Texto selecionado:

_ _ _

Acórdão nº 103/07.0PALSB.L1 -9 de Court of Appeal of Lisbon (Portugal), 09 de Fevereiro de 2017

Magistrado ResponsávelCALHEIROS DA GAMA
Data da Resolução09 de Fevereiro de 2017
EmissorCourt of Appeal of Lisbon (Portugal)

Decisão Texto Parcial:


Acordam, em conferência, na 9a Secção (Criminal) do Tribunal da Relação de Lisboa: I – Relatório 1. No âmbito do processo comum singular n.º 103/07.0 PALSB, da Comarca de Lisboa - Instância Local - Secção Criminal – J6, foi o arguido AA, nascido a xx de xx de 1988 e melhor id. nos autos, atualmente recluso em cumprimento de pena de prisão à ordem destes autos no Estabelecimento Prisional Central de Lisboa, notificado do despacho judicial de fls. 743, de 16 de agosto de 2016, que indeferiu o requerimento que apresentou no sentido de serem suspensas as diligências com vista ao cumprimento do Mandado de Detenção Europeu, enviado ao Reino Unido (que levou à sua presente reclusão), tendo em consideração a circunstância que alegou de estar socialmente reinserido e estar com emprego estável, como cozinheiro, na Inglaterra, e ter um filho de poucos anos ao seu cuidado, com o fundamento de que transitou em julgado a decisão que pôs termo à suspensão da pena de prisão e determinou o seu cumprimento, veio, inconformado com a mencionada decisão, da mesma interpor recurso, extraindo da sua motivação as seguintes conclusões: 1. O arguido não esteve presente no julgamento, nem foi pessoalmente notificado para o mesmo.

  1. O despacho recorrido enferma de erro grave, ao indeferir o requerimento de 2016-07-19, de fls., com o fundamento que o despacho que pôs termo à suspensão da pena e determinou a prisão do arguido tinha transitado em julgado.

  2. Na verdade, transitado em julgado a sentença de condenação o arguido deixa de estar subordinado ao TIR, que não pode, por isso, ter violado.

  3. Acresce que, a decisão de pôr termo à suspensão da pena, tem de lhe ser pessoalmente notificada, e só depois de tal notificação é que poderá tal decisão transitar em julgado, se não for impugnada.

_ _ _

Informação fornecida:

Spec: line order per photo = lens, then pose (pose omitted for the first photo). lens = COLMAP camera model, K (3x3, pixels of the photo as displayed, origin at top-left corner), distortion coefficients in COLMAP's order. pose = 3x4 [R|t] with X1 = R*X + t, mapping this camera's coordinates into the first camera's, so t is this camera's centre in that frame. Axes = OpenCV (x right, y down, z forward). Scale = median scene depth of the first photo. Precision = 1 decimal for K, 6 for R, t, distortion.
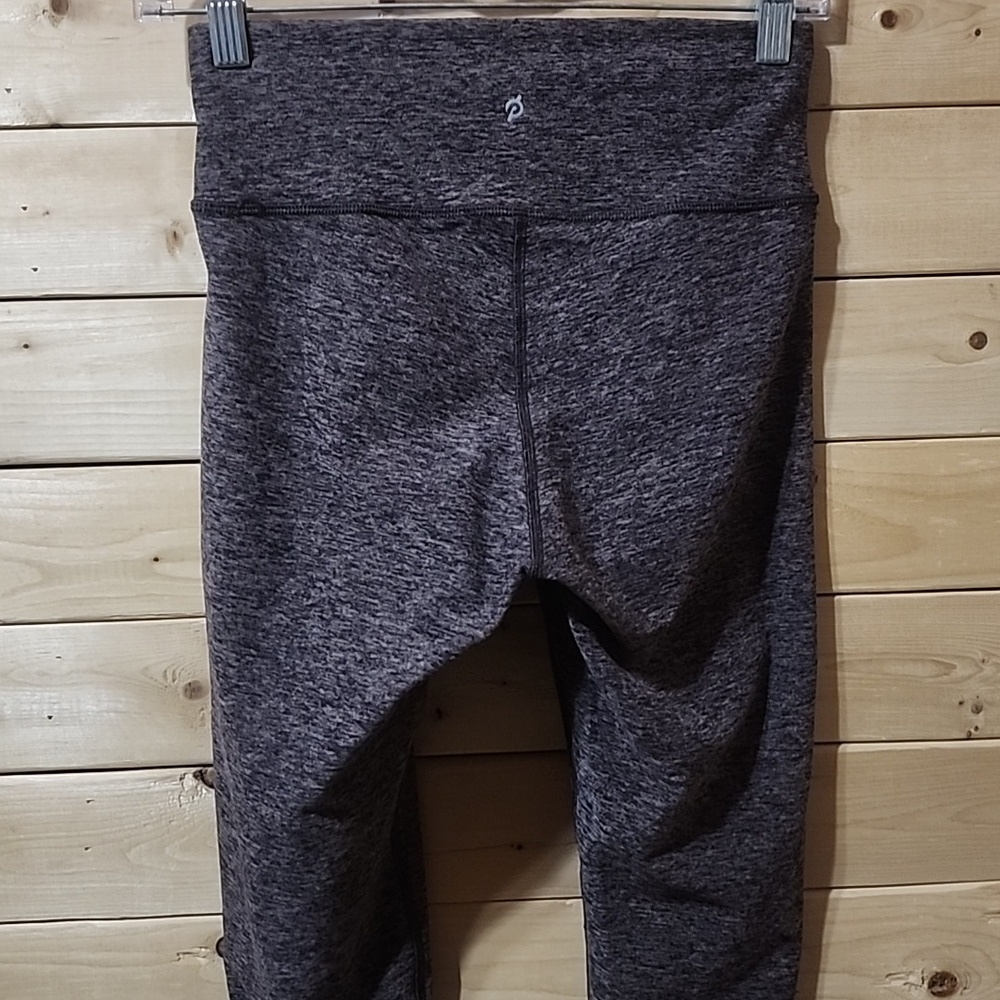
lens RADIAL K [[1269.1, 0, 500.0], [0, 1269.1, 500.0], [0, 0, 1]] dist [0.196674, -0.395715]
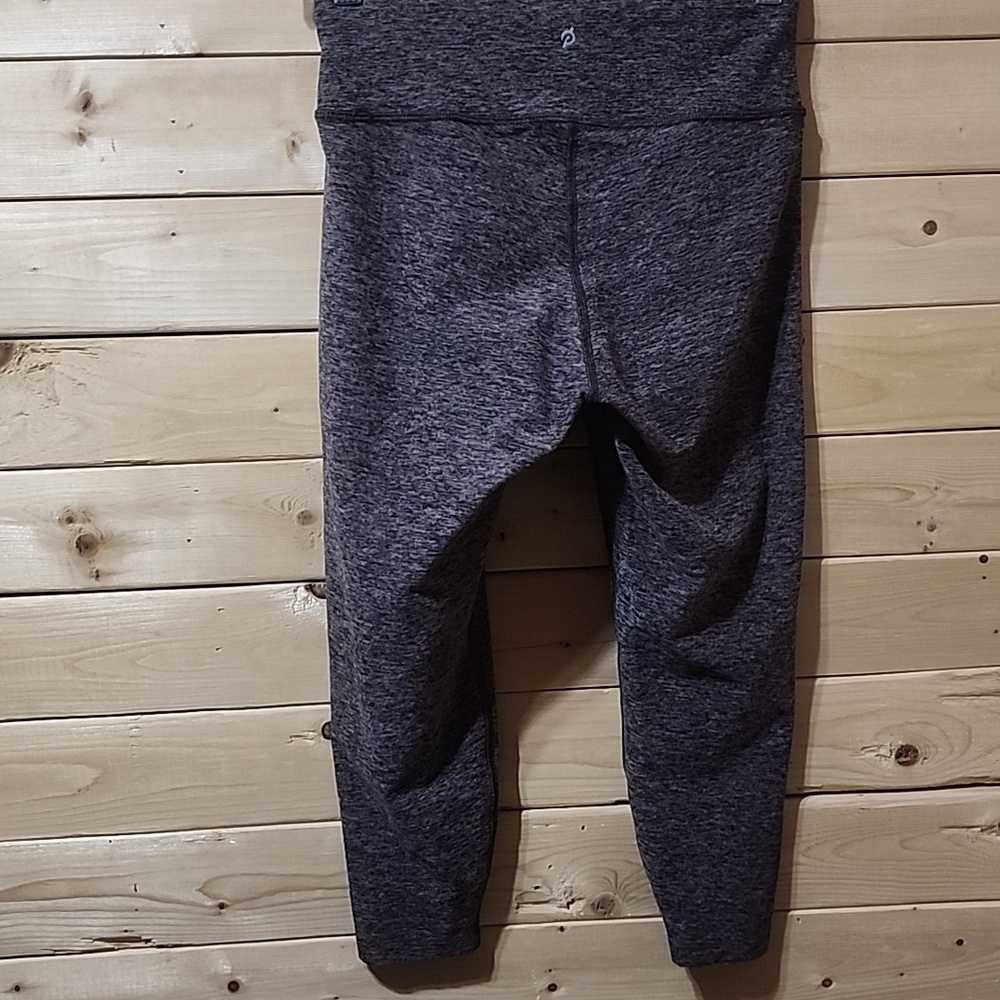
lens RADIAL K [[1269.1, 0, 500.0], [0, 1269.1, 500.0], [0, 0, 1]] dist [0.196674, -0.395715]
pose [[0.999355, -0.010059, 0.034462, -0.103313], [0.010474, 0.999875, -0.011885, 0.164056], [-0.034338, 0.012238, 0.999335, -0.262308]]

_ _ _

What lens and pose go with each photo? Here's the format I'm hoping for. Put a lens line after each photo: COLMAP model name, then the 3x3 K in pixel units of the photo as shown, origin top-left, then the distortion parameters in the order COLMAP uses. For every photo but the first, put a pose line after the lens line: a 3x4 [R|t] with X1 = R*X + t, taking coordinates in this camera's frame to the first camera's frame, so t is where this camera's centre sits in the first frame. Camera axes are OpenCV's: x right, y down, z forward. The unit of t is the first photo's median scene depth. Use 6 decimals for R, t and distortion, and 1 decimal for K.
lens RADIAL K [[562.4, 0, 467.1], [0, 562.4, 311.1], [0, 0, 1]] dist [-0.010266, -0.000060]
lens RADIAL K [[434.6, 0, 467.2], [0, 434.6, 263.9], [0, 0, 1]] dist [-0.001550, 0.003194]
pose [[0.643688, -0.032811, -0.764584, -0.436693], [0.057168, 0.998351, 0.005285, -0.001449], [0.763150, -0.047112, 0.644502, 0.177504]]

_ _ _

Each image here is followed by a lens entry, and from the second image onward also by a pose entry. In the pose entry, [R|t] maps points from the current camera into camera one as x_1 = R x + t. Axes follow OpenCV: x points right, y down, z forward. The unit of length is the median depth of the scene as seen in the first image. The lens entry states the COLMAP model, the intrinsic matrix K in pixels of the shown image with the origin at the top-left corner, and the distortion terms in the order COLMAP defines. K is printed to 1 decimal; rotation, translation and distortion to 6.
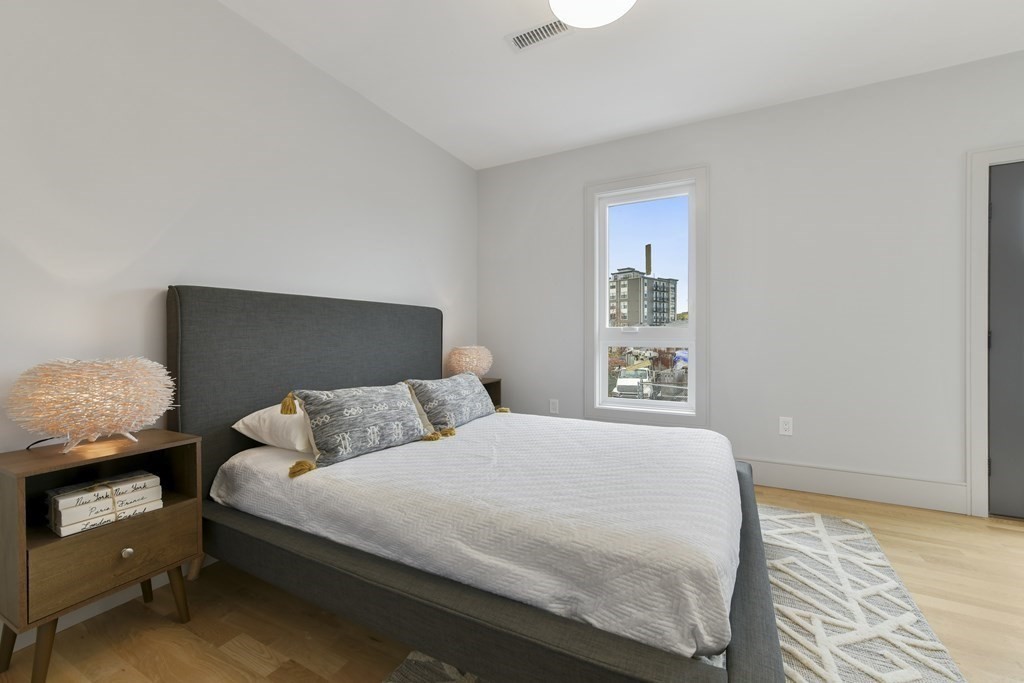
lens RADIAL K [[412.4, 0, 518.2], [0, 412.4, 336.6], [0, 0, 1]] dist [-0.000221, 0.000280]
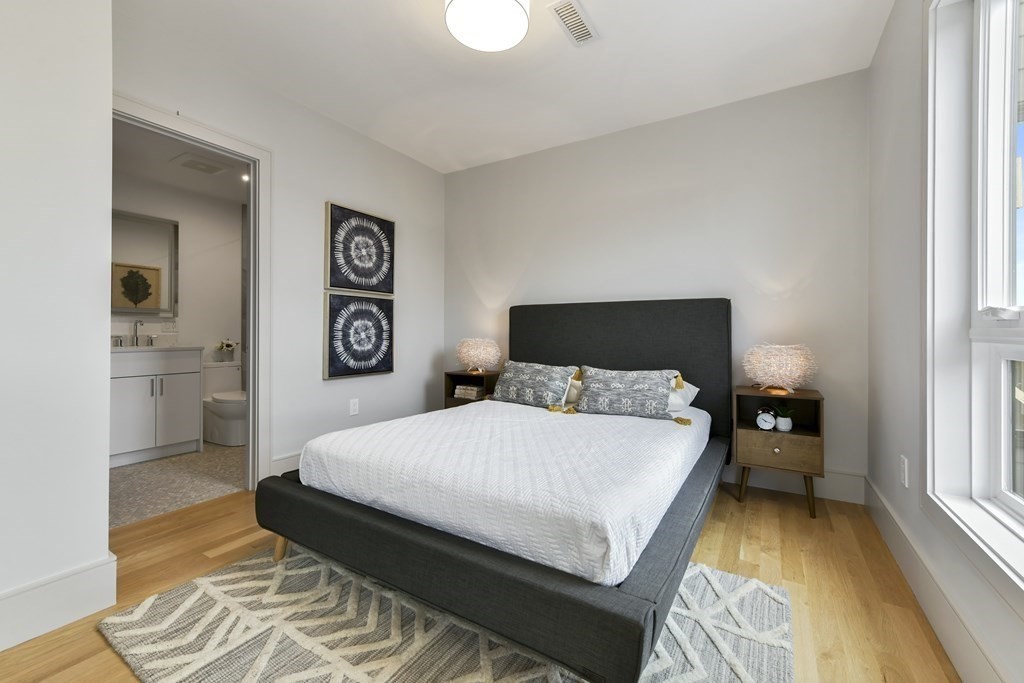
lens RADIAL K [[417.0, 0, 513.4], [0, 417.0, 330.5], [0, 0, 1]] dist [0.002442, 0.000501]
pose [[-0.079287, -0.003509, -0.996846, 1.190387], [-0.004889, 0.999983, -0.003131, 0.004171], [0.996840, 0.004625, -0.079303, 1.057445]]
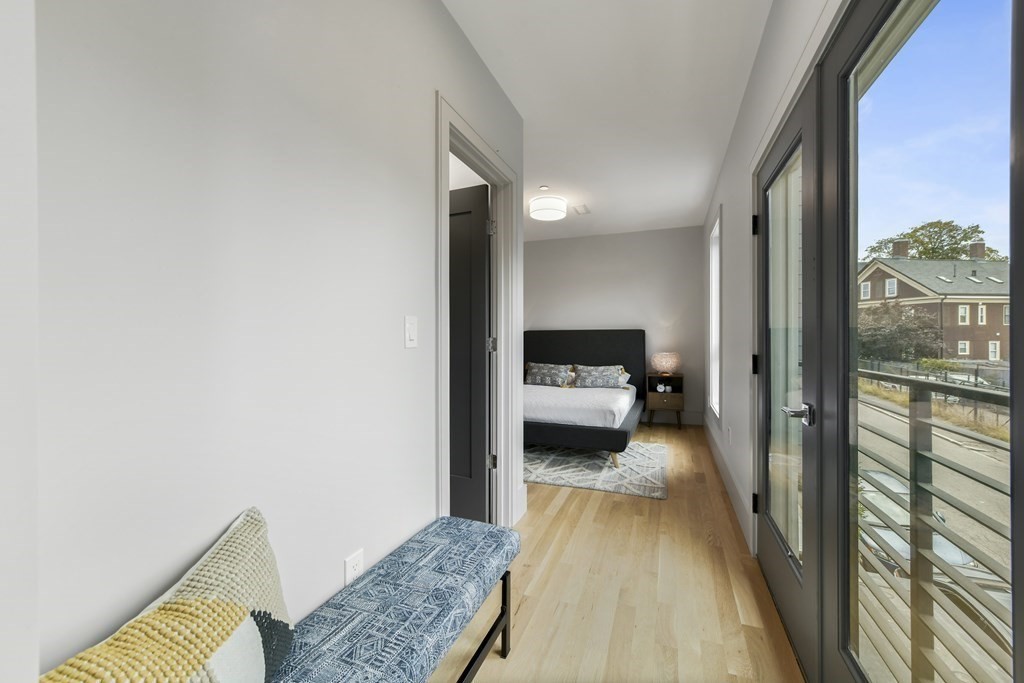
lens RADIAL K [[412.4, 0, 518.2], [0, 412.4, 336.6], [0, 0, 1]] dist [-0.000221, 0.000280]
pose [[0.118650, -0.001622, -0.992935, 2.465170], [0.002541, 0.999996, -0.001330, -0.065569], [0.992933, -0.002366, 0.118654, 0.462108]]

_ _ _

O que fazer:
1 – De acordo com o acórdão, qual foi o fundamento do despacho de fls. 743 para indeferir o pedido de suspensão das diligências do Mandado de Detenção Europeu? Responda em uma a três frases.
2 – Dê continuidade ao acórdão a partir da última frase apresentada.

Respostas dos exercícios:
1 – O despacho de fls. 743 indeferiu o pedido com o fundamento de que já havia transitado em julgado a decisão que pôs termo à suspensão da pena de prisão e determinou o seu cumprimento.

2 –
  4. O cumprimento do mandado de detenção europeu é ilegal, como ilegal é a sua prisão, uma vez que o arguido não foi pessoalmente notificado para o julgamento.

  5. Em qualquer caso, o despacho recorrido ao decidir como decidiu fez uma interpretação e aplicação do art°113°, n°1, alíneas b), c) e d), do n° 9, bem como do art° 214°, n° 1, alínea e), ambos do CPPenal que a inconstitucionaliza por violação do art° 32° da CRP.

  6. O despacho recorrido violou, quer as disposições legais anteriormente citadas, como bem ainda o art° 32° da CRP.

  7. A eventual prisão do arguido, em cumprimento do Mandado de Detenção Europeu, é ilegal, por violação do art° 12°-A do Lei n° 65/2003, de 28 de Agosto, e a respectiva Directiva.

    Termos em que deverá proceder o presente recurso, revogando-se o douto despacho recorrido, com todas as legais consequências, como é de Direito e de Justiça." (fim de transcrição).

  8. Foi proferido despacho judicial admitindo o recurso, como se alcança de fls. 822.

  9. Respondeu o Ministério Público extraindo da sua motivação as seguintes conclusões: 1- O recorrente/arguido foi regular e pessoalmente notificado para julgamento conforme resulta de fls.185 e 186, não tendo ocorrido qualquer vício ou irregularidade.

    2- A sentença condenatória foi notificada ao recorrente, o mesmo não interpôs recurso, conformando-se com a decisão, pelo que esta transitou em julgado.

    3- A pena aplicada de 18 meses de prisão suspensa na sua execução, sujeita a regime de prova foi revogada nos termos do disposto no art.56.º/1 al. a) do CP.

    4- O recorrente/arguido foi dela notificado e não intentou recurso pelo que se conformou com a decisão.

    5- Para cumprimento da pena efetiva de prisão foi emitido Mandado de Detenção Europeu, que veio a ser cumprido no Reino Unido, local onde o recorrente se encontrava a residir.

    6- O recorrente/arguido não reagiu ao cumprimento do MDE perante as autoridades do Reino Unido, entidade judiciária que cumpriu o mandado de detenção europeu, tal como podia e devia, querendo.

    7- Em face do exposto não se mostra violado o art.113.º e 214.º do CPP, não há qualquer interpretação inconstitucional dos mesmos, nem há qualquer violação do art.12.º-A da Lei n°65/2003, de 28 de Agosto.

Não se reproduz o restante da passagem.